Pendahuluan
Pembangun di Indonesia saat ini terlihat misorientasi. Trend pembangunan yang hanya berorientasi pada pertumbuhan ekonomi, tanpa memperhatikan lingkungan, sebenarnya berpotensi membawa negara Indonesia kepada kehancuran. Sebagai contoh, saat ini semakin baik kondisi ekonomi suatu daerah, kualitas lingkungan hidup justru sebaliknya, menjadi semakin menurun. Deforestasi dilakukan secara besar-besaran. Alih-alih mendatangkan peningkatan ekonomi, malah menimbulkan bencana ekologis yang semakin tahun semakin besar. Bencana alam, terutama bencana hidrometeorologis di Indonesia meningkat 16 kali lipat sejak tahun 2002. Kerugian yang dialami oleh pemerintah Indonesia terlihat semakin besarnya alokasi dana penangananan bencana. Kementerian Keuangan memastikan pemerintah menyediakan anggaran mitigasi dan penanggulangan bencana alam sebesar Rp15 triliun dalam Anggaran Pendapatan dan Belanja Negara (APBN) 2019. Nilai tersebut meningkat dari realisasi sementara dana bencana 2018 yang sebesar Rp7 triliun.
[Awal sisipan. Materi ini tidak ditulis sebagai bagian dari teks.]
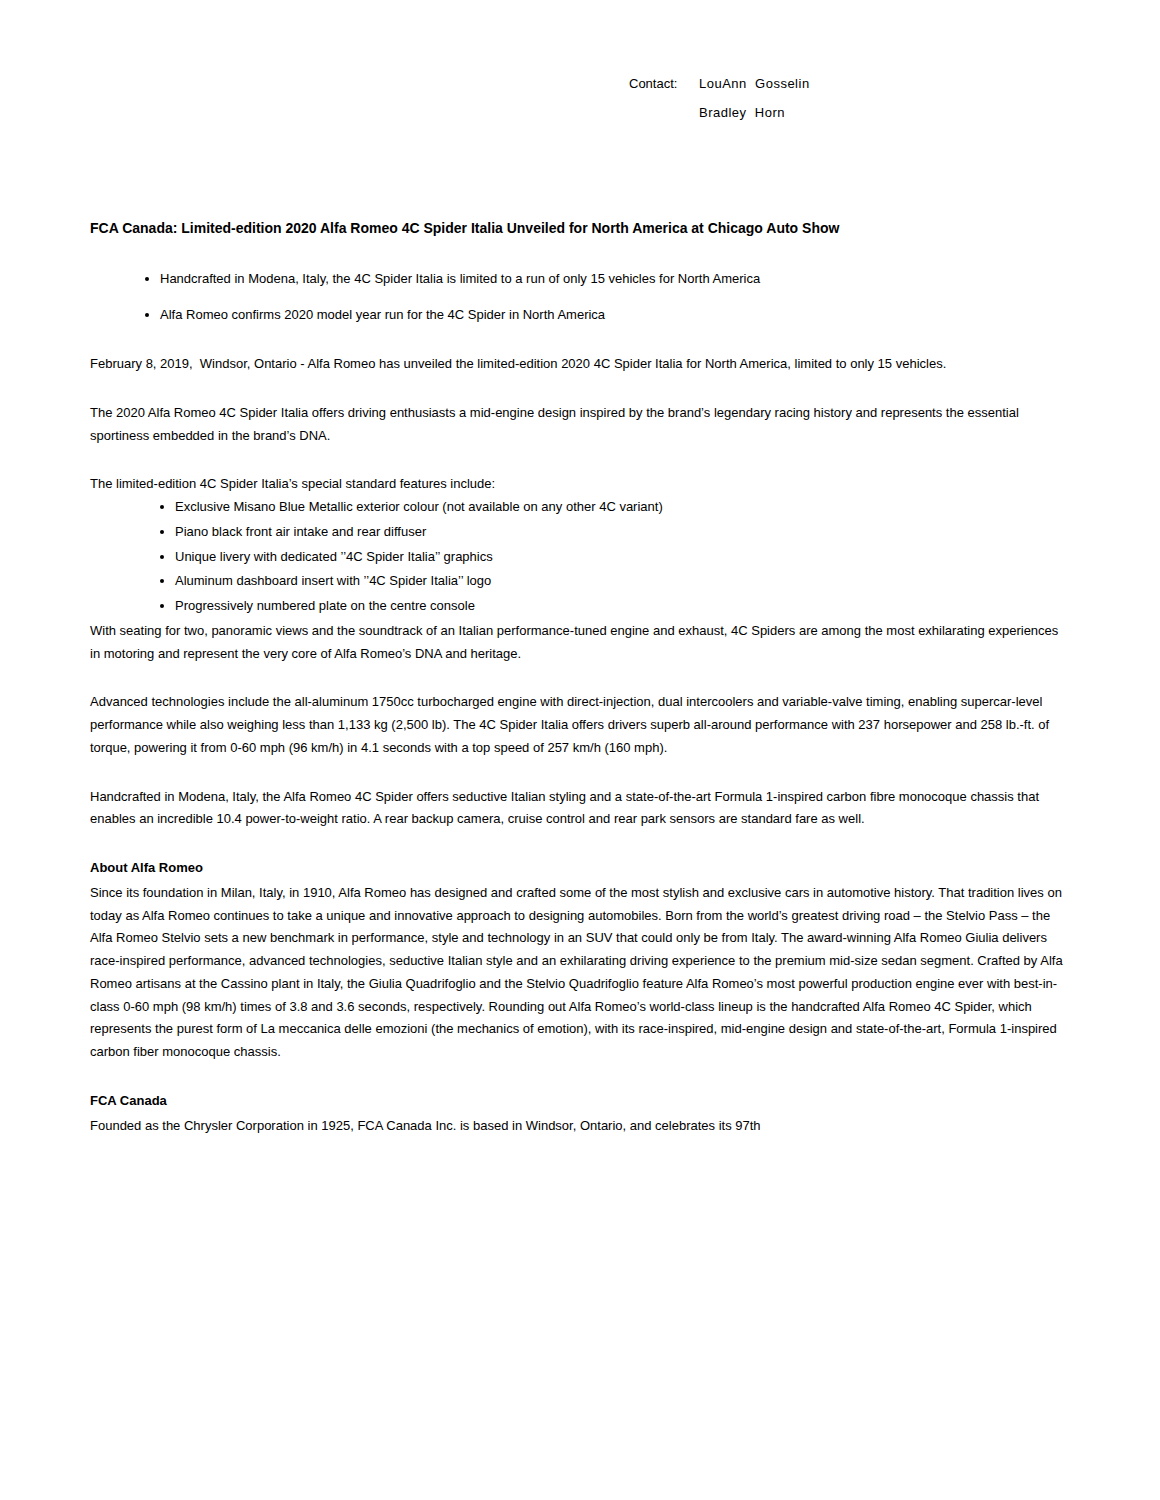Contact: LouAnn Gosselin
Bradley Horn
FCA Canada: Limited-edition 2020 Alfa Romeo 4C Spider Italia Unveiled for North America at Chicago Auto Show
Handcrafted in Modena, Italy, the 4C Spider Italia is limited to a run of only 15 vehicles for North America
Alfa Romeo confirms 2020 model year run for the 4C Spider in North America
February 8, 2019, Windsor, Ontario - Alfa Romeo has unveiled the limited-edition 2020 4C Spider Italia for North America, limited to only 15 vehicles.
The 2020 Alfa Romeo 4C Spider Italia offers driving enthusiasts a mid-engine design inspired by the brand’s legendary racing history and represents the essential sportiness embedded in the brand’s DNA.
The limited-edition 4C Spider Italia’s special standard features include:
Exclusive Misano Blue Metallic exterior colour (not available on any other 4C variant)
Piano black front air intake and rear diffuser
Unique livery with dedicated ’’4C Spider Italia’’ graphics
Aluminum dashboard insert with ’’4C Spider Italia’’ logo
Progressively numbered plate on the centre console
With seating for two, panoramic views and the soundtrack of an Italian performance-tuned engine and exhaust, 4C Spiders are among the most exhilarating experiences in motoring and represent the very core of Alfa Romeo’s DNA and heritage.
Advanced technologies include the all-aluminum 1750cc turbocharged engine with direct-injection, dual intercoolers and variable-valve timing, enabling supercar-level performance while also weighing less than 1,133 kg (2,500 lb). The 4C Spider Italia offers drivers superb all-around performance with 237 horsepower and 258 lb.-ft. of torque, powering it from 0-60 mph (96 km/h) in 4.1 seconds with a top speed of 257 km/h (160 mph).
Handcrafted in Modena, Italy, the Alfa Romeo 4C Spider offers seductive Italian styling and a state-of-the-art Formula 1-inspired carbon fibre monocoque chassis that enables an incredible 10.4 power-to-weight ratio. A rear backup camera, cruise control and rear park sensors are standard fare as well.
About Alfa Romeo
Since its foundation in Milan, Italy, in 1910, Alfa Romeo has designed and crafted some of the most stylish and exclusive cars in automotive history. That tradition lives on today as Alfa Romeo continues to take a unique and innovative approach to designing automobiles. Born from the world’s greatest driving road – the Stelvio Pass – the Alfa Romeo Stelvio sets a new benchmark in performance, style and technology in an SUV that could only be from Italy. The award-winning Alfa Romeo Giulia delivers race-inspired performance, advanced technologies, seductive Italian style and an exhilarating driving experience to the premium mid-size sedan segment. Crafted by Alfa Romeo artisans at the Cassino plant in Italy, the Giulia Quadrifoglio and the Stelvio Quadrifoglio feature Alfa Romeo’s most powerful production engine ever with best-in-class 0-60 mph (98 km/h) times of 3.8 and 3.6 seconds, respectively. Rounding out Alfa Romeo’s world-class lineup is the handcrafted Alfa Romeo 4C Spider, which represents the purest form of La meccanica delle emozioni (the mechanics of emotion), with its race-inspired, mid-engine design and state-of-the-art, Formula 1-inspired carbon fiber monocoque chassis.
FCA Canada
Founded as the Chrysler Corporation in 1925, FCA Canada Inc. is based in Windsor, Ontario, and celebrates its 97th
Kehutanan sebenarnya memiliki nilai jasa lingkungan yang tinggi dalam meminimalkan dampak perubahan iklim dan pemanasan global bagi kesejahteraan manusia. Namun hutan di Indonesia mengalami degradasi lingkungan yang semakin parah setiap tahunnya karena deforestasi atau aktivitas penebangan. Menurut lapaoran World Resources Institute, Tahun 2000-2015 penyusutan hutan Indonesia sebanyak 3,6 juta Ha, atau 60 kali luas Jakarta.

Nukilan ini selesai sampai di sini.